→ **Given records**
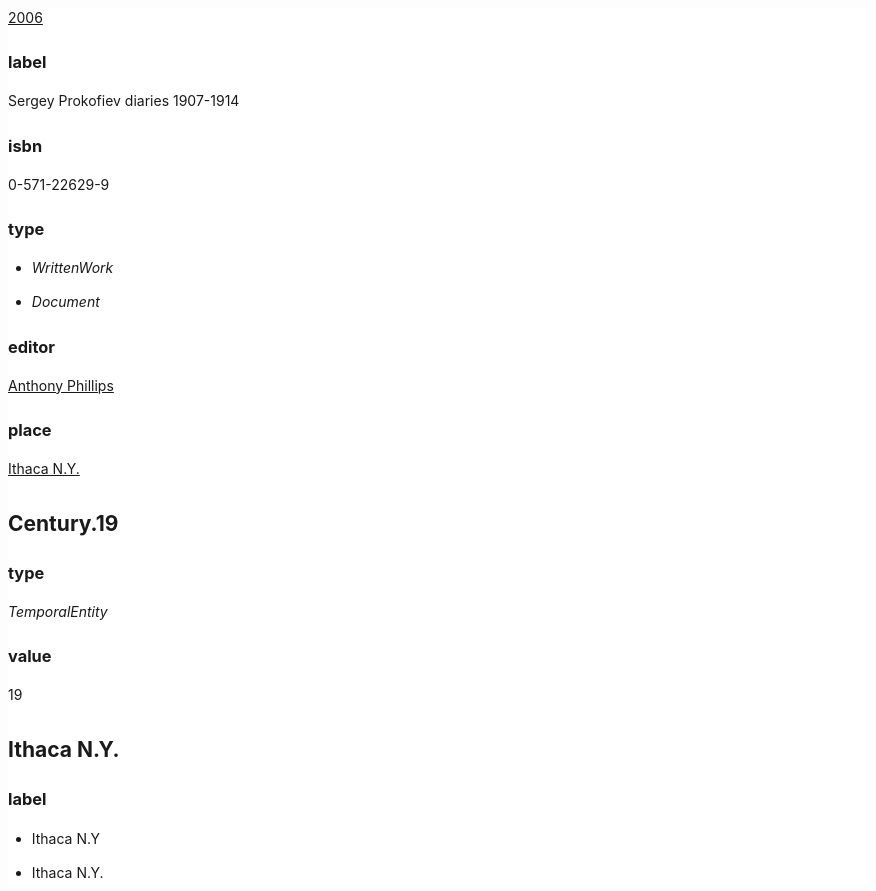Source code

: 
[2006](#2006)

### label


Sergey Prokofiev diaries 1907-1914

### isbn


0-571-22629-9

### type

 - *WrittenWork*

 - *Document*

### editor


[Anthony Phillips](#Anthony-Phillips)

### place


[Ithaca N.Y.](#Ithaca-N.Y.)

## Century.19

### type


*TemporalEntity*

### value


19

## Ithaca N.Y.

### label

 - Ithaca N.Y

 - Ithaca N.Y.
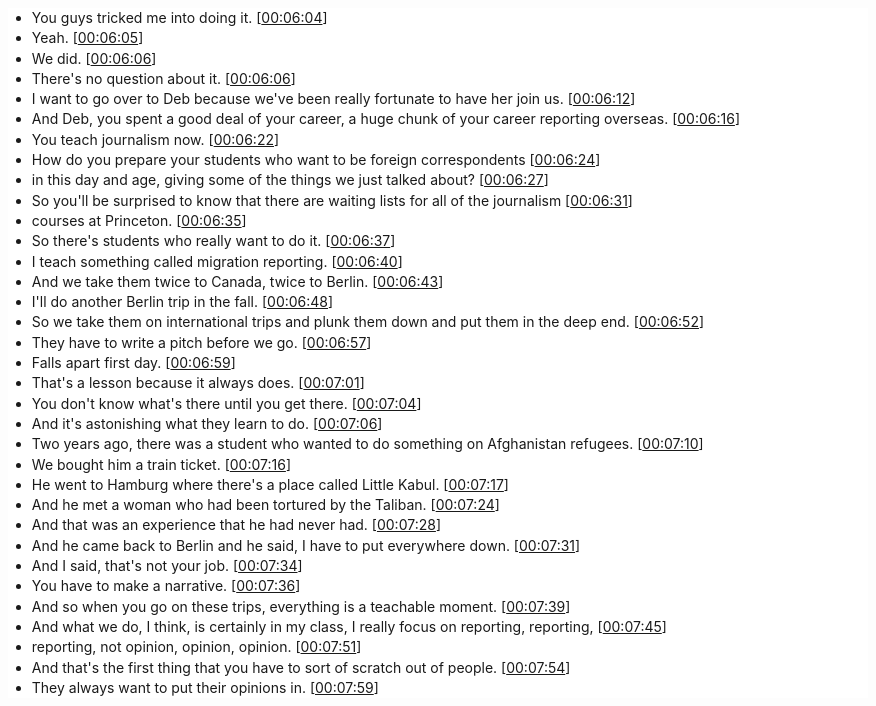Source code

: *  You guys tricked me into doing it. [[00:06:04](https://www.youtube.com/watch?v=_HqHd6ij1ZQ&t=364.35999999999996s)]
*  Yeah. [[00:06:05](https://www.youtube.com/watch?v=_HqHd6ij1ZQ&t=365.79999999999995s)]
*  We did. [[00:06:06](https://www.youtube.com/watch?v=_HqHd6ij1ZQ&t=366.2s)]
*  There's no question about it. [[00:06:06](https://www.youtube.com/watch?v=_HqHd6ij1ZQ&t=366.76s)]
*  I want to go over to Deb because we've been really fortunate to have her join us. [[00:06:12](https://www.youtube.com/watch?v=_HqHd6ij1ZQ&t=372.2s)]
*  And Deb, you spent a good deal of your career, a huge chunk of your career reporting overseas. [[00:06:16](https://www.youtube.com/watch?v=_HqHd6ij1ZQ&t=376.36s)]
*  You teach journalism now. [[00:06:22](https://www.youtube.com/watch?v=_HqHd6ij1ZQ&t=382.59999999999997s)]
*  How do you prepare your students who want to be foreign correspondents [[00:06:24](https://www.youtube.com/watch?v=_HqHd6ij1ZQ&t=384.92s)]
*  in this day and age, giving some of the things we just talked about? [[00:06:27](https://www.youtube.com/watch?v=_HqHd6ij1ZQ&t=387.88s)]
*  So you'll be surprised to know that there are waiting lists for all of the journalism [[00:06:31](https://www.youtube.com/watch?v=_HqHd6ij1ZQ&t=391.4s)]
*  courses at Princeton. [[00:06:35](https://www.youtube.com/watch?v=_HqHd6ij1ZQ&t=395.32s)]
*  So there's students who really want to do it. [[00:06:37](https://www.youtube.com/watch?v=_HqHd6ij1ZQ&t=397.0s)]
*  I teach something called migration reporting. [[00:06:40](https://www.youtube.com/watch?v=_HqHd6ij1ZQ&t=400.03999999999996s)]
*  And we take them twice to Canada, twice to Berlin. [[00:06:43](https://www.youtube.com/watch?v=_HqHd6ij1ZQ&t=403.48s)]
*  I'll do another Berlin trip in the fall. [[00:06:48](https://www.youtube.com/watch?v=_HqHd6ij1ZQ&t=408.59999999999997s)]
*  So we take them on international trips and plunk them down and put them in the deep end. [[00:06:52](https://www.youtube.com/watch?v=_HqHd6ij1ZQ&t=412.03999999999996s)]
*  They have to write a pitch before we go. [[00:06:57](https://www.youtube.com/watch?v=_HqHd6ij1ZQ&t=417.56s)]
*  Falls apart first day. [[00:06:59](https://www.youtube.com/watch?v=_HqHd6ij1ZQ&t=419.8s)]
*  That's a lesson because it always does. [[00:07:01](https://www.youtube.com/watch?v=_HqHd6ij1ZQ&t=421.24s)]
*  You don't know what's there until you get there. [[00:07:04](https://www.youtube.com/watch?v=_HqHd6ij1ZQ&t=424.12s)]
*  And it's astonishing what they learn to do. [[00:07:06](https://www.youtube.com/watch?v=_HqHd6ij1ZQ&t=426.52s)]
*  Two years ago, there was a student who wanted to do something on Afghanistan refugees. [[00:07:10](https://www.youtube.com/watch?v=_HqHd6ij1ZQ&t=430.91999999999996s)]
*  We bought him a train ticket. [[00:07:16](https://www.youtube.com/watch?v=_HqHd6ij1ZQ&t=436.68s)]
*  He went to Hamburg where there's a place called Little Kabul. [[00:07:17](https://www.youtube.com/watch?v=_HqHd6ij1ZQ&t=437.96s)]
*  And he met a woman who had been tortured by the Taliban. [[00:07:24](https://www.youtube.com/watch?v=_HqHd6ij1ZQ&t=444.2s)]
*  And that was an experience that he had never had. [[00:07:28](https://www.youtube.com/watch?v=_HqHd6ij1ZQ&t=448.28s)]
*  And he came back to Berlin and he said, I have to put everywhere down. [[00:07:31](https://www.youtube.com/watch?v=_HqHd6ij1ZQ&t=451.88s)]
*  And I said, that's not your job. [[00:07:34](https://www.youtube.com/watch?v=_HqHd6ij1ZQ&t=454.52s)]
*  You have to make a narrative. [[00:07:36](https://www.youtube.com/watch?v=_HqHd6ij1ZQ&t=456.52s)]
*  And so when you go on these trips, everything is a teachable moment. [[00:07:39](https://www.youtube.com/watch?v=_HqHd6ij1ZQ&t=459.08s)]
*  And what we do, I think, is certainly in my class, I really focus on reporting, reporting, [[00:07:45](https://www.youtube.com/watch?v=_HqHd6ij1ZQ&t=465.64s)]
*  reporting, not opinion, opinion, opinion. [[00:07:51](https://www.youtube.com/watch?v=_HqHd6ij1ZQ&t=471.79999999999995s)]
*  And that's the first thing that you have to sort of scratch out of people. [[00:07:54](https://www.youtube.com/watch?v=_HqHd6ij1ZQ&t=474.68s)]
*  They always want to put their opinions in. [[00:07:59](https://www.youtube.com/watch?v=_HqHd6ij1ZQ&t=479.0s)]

→ **Problem**
Copy the listing exactly. No images belong in the copy.

→ **Solution to the problem**
Source code

: 
[2006](#2006)

### label


Sergey Prokofiev diaries 1907-1914

### isbn


0-571-22629-9

### type

 - *WrittenWork*

 - *Document*

### editor


[Anthony Phillips](#Anthony-Phillips)

### place


[Ithaca N.Y.](#Ithaca-N.Y.)

## Century.19

### type


*TemporalEntity*

### value


19

## Ithaca N.Y.

### label

 - Ithaca N.Y

 - Ithaca N.Y.
Source code

: *  You guys tricked me into doing it. [[00:06:04](https://www.youtube.com/watch?v=_HqHd6ij1ZQ&t=364.35999999999996s)]
*  Yeah. [[00:06:05](https://www.youtube.com/watch?v=_HqHd6ij1ZQ&t=365.79999999999995s)]
*  We did. [[00:06:06](https://www.youtube.com/watch?v=_HqHd6ij1ZQ&t=366.2s)]
*  There's no question about it. [[00:06:06](https://www.youtube.com/watch?v=_HqHd6ij1ZQ&t=366.76s)]
*  I want to go over to Deb because we've been really fortunate to have her join us. [[00:06:12](https://www.youtube.com/watch?v=_HqHd6ij1ZQ&t=372.2s)]
*  And Deb, you spent a good deal of your career, a huge chunk of your career reporting overseas. [[00:06:16](https://www.youtube.com/watch?v=_HqHd6ij1ZQ&t=376.36s)]
*  You teach journalism now. [[00:06:22](https://www.youtube.com/watch?v=_HqHd6ij1ZQ&t=382.59999999999997s)]
*  How do you prepare your students who want to be foreign correspondents [[00:06:24](https://www.youtube.com/watch?v=_HqHd6ij1ZQ&t=384.92s)]
*  in this day and age, giving some of the things we just talked about? [[00:06:27](https://www.youtube.com/watch?v=_HqHd6ij1ZQ&t=387.88s)]
*  So you'll be surprised to know that there are waiting lists for all of the journalism [[00:06:31](https://www.youtube.com/watch?v=_HqHd6ij1ZQ&t=391.4s)]
*  courses at Princeton. [[00:06:35](https://www.youtube.com/watch?v=_HqHd6ij1ZQ&t=395.32s)]
*  So there's students who really want to do it. [[00:06:37](https://www.youtube.com/watch?v=_HqHd6ij1ZQ&t=397.0s)]
*  I teach something called migration reporting. [[00:06:40](https://www.youtube.com/watch?v=_HqHd6ij1ZQ&t=400.03999999999996s)]
*  And we take them twice to Canada, twice to Berlin. [[00:06:43](https://www.youtube.com/watch?v=_HqHd6ij1ZQ&t=403.48s)]
*  I'll do another Berlin trip in the fall. [[00:06:48](https://www.youtube.com/watch?v=_HqHd6ij1ZQ&t=408.59999999999997s)]
*  So we take them on international trips and plunk them down and put them in the deep end. [[00:06:52](https://www.youtube.com/watch?v=_HqHd6ij1ZQ&t=412.03999999999996s)]
*  They have to write a pitch before we go. [[00:06:57](https://www.youtube.com/watch?v=_HqHd6ij1ZQ&t=417.56s)]
*  Falls apart first day. [[00:06:59](https://www.youtube.com/watch?v=_HqHd6ij1ZQ&t=419.8s)]
*  That's a lesson because it always does. [[00:07:01](https://www.youtube.com/watch?v=_HqHd6ij1ZQ&t=421.24s)]
*  You don't know what's there until you get there. [[00:07:04](https://www.youtube.com/watch?v=_HqHd6ij1ZQ&t=424.12s)]
*  And it's astonishing what they learn to do. [[00:07:06](https://www.youtube.com/watch?v=_HqHd6ij1ZQ&t=426.52s)]
*  Two years ago, there was a student who wanted to do something on Afghanistan refugees. [[00:07:10](https://www.youtube.com/watch?v=_HqHd6ij1ZQ&t=430.91999999999996s)]
*  We bought him a train ticket. [[00:07:16](https://www.youtube.com/watch?v=_HqHd6ij1ZQ&t=436.68s)]
*  He went to Hamburg where there's a place called Little Kabul. [[00:07:17](https://www.youtube.com/watch?v=_HqHd6ij1ZQ&t=437.96s)]
*  And he met a woman who had been tortured by the Taliban. [[00:07:24](https://www.youtube.com/watch?v=_HqHd6ij1ZQ&t=444.2s)]
*  And that was an experience that he had never had. [[00:07:28](https://www.youtube.com/watch?v=_HqHd6ij1ZQ&t=448.28s)]
*  And he came back to Berlin and he said, I have to put everywhere down. [[00:07:31](https://www.youtube.com/watch?v=_HqHd6ij1ZQ&t=451.88s)]
*  And I said, that's not your job. [[00:07:34](https://www.youtube.com/watch?v=_HqHd6ij1ZQ&t=454.52s)]
*  You have to make a narrative. [[00:07:36](https://www.youtube.com/watch?v=_HqHd6ij1ZQ&t=456.52s)]
*  And so when you go on these trips, everything is a teachable moment. [[00:07:39](https://www.youtube.com/watch?v=_HqHd6ij1ZQ&t=459.08s)]
*  And what we do, I think, is certainly in my class, I really focus on reporting, reporting, [[00:07:45](https://www.youtube.com/watch?v=_HqHd6ij1ZQ&t=465.64s)]
*  reporting, not opinion, opinion, opinion. [[00:07:51](https://www.youtube.com/watch?v=_HqHd6ij1ZQ&t=471.79999999999995s)]
*  And that's the first thing that you have to sort of scratch out of people. [[00:07:54](https://www.youtube.com/watch?v=_HqHd6ij1ZQ&t=474.68s)]
*  They always want to put their opinions in. [[00:07:59](https://www.youtube.com/watch?v=_HqHd6ij1ZQ&t=479.0s)]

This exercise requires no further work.